Description
EDIT: deprecation reason: any eflags manipulation would need to ditch the intrinsics in favor of inline asm to be completely correct because compiler-generated code could use the eflags register in between __{read,write}eflags
calls.
Original comment:
rust-lang/rust#51691 has brought these two intrinsics to my attention, and I believe they should not have been included in stdsimd for two reasons:
- as far as I can tell, they are not officially provided by Intel -- I can't find them in https://software.intel.com/sites/landingpage/IntrinsicsGuide/ -- they're apparently just slipped in sneakily by some compilers (admittedly including icc)

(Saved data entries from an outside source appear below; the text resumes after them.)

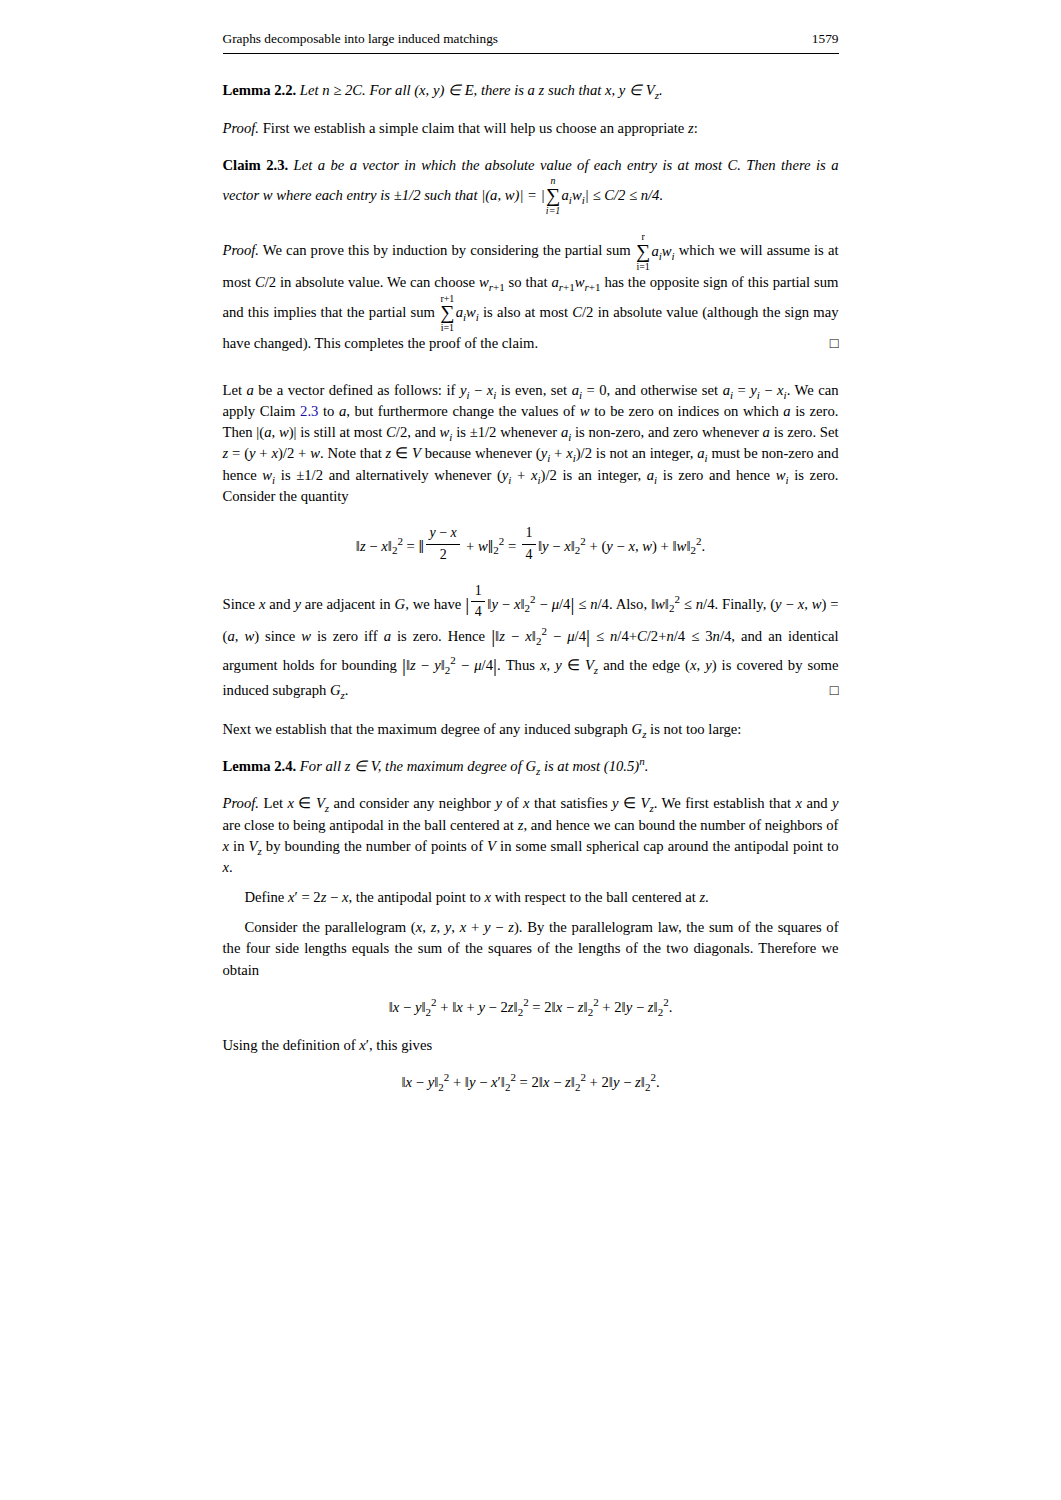Graphs decomposable into large induced matchings 1579
Lemma 2.2. Let n ≥ 2C. For all (x, y) ∈ E, there is a z such that x, y ∈ Vz.
Proof. First we establish a simple claim that will help us choose an appropriate z:
Claim 2.3. Let a be a vector in which the absolute value of each entry is at most C. Then there is a vector w where each entry is ±1/2 such that |(a, w)| = |n∑i=1 aiwi| ≤ C/2 ≤ n/4.
Proof. We can prove this by induction by considering the partial sum r∑i=1 aiwi which we will assume is at most C/2 in absolute value. We can choose wr+1 so that ar+1wr+1 has the opposite sign of this partial sum and this implies that the partial sum r+1∑i=1 aiwi is also at most C/2 in absolute value (although the sign may have changed). This completes the proof of the claim. □
Let a be a vector defined as follows: if yi − xi is even, set ai = 0, and otherwise set ai = yi − xi. We can apply Claim 2.3 to a, but furthermore change the values of w to be zero on indices on which a is zero. Then |(a, w)| is still at most C/2, and wi is ±1/2 whenever ai is non-zero, and zero whenever a is zero. Set z = (y + x)/2 + w. Note that z ∈ V because whenever (yi + xi)/2 is not an integer, ai must be non-zero and hence wi is ±1/2 and alternatively whenever (yi + xi)/2 is an integer, ai is zero and hence wi is zero. Consider the quantity
‖z − x‖22 = ‖y − x 2 + w‖22 = 14‖y − x‖22 + (y − x, w) + ‖w‖22.
Since x and y are adjacent in G, we have |14‖y − x‖22 − μ/4| ≤ n/4. Also, ‖w‖22 ≤ n/4. Finally, (y − x, w) = (a, w) since w is zero iff a is zero. Hence |‖z − x‖22 − μ/4| ≤ n/4+C/2+n/4 ≤ 3n/4, and an identical argument holds for bounding |‖z − y‖22 − μ/4|. Thus x, y ∈ Vz and the edge (x, y) is covered by some induced subgraph Gz. □
Next we establish that the maximum degree of any induced subgraph Gz is not too large:
Lemma 2.4. For all z ∈ V, the maximum degree of Gz is at most (10.5)n.
Proof. Let x ∈ Vz and consider any neighbor y of x that satisfies y ∈ Vz. We first establish that x and y are close to being antipodal in the ball centered at z, and hence we can bound the number of neighbors of x in Vz by bounding the number of points of V in some small spherical cap around the antipodal point to x.
Define x′ = 2z − x, the antipodal point to x with respect to the ball centered at z.
Consider the parallelogram (x, z, y, x + y − z). By the parallelogram law, the sum of the squares of the four side lengths equals the sum of the squares of the lengths of the two diagonals. Therefore we obtain
‖x − y‖22 + ‖x + y − 2z‖22 = 2‖x − z‖22 + 2‖y − z‖22.
Using the definition of x′, this gives
‖x − y‖22 + ‖y − x′‖22 = 2‖x − z‖22 + 2‖y − z‖22.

- they are gigantic footguns, I would even go as far as saying they cannot possibly used correctly
To elaborate on the second point: as the OP of the linked rust issue already pointed out, usage of these intrinsics is problematic if compiler-generated code uses the eflags register in between __{read,write}eflags
calls. LLVM does not (and indeed can't really, they way it's architected) provide any way to get anything resembling a guarantee it won't do that. Not for eflags, and not for any other register (except reserved ones which no compiler-generated code touches at all). So these intrinsics are simply impossible to use reliably.

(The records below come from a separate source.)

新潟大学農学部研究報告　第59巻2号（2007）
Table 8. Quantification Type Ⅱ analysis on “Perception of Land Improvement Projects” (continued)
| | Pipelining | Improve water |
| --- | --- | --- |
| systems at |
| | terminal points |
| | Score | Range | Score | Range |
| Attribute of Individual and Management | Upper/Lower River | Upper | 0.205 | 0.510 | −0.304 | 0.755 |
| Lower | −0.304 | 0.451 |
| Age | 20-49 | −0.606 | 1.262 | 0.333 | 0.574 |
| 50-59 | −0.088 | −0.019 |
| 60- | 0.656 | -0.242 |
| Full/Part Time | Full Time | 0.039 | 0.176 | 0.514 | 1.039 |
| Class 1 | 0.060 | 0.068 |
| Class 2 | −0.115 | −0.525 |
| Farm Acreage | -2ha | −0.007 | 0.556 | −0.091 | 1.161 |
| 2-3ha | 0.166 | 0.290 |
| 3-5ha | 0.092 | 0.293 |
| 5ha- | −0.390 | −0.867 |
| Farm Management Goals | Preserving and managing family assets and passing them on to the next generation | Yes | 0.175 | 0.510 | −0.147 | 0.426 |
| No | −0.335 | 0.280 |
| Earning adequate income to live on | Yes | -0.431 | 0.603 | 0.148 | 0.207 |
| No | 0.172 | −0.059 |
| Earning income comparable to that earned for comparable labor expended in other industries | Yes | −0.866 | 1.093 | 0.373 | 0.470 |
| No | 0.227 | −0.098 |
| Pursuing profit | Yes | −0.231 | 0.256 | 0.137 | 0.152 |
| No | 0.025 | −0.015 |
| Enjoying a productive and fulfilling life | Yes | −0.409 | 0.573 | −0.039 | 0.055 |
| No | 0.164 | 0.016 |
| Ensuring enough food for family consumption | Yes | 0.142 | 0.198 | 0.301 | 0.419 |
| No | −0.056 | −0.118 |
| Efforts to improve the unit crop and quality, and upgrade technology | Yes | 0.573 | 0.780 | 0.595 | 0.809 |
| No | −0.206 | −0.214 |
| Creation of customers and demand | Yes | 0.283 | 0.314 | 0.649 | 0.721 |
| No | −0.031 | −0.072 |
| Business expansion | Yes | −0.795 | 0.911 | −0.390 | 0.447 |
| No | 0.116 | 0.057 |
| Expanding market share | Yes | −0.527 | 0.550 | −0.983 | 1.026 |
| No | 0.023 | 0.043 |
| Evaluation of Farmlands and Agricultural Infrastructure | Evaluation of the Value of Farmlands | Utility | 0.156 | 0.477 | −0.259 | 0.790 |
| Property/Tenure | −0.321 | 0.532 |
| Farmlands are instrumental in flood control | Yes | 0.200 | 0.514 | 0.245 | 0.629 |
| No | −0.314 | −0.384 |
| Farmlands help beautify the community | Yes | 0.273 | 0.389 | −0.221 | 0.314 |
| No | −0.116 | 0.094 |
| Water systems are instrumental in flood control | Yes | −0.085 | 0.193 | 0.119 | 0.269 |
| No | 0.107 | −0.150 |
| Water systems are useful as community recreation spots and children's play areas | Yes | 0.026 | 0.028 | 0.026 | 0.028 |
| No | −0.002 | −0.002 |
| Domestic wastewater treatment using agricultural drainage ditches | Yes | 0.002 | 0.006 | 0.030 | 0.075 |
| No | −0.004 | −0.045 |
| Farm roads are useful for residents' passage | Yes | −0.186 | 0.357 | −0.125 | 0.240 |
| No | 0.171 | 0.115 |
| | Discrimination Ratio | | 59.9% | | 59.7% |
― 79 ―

The supported way to manually mess with a register that the compiler wants to use is to have one big inline asm block that does all the manipulation in one go (and declares it as clobbered, if appropriate). rust-lang/rust#51691 mentioned doing that for x86::has_cpuid
, but I'm pretty sure any eflags manipulation would need to ditch the intrinsics in favor of inline asm to be completely correct.
I realize the possibility of miscompiles caused by this is a bit remote, and there's precedent in C compilers, but could we consider at least deprecating these intrinsics seeing as they're not even documented in the intel intrinsics guide? (Of course, I'd be even happier if they were removed entirely -- luckily they aren't stabilized yet.)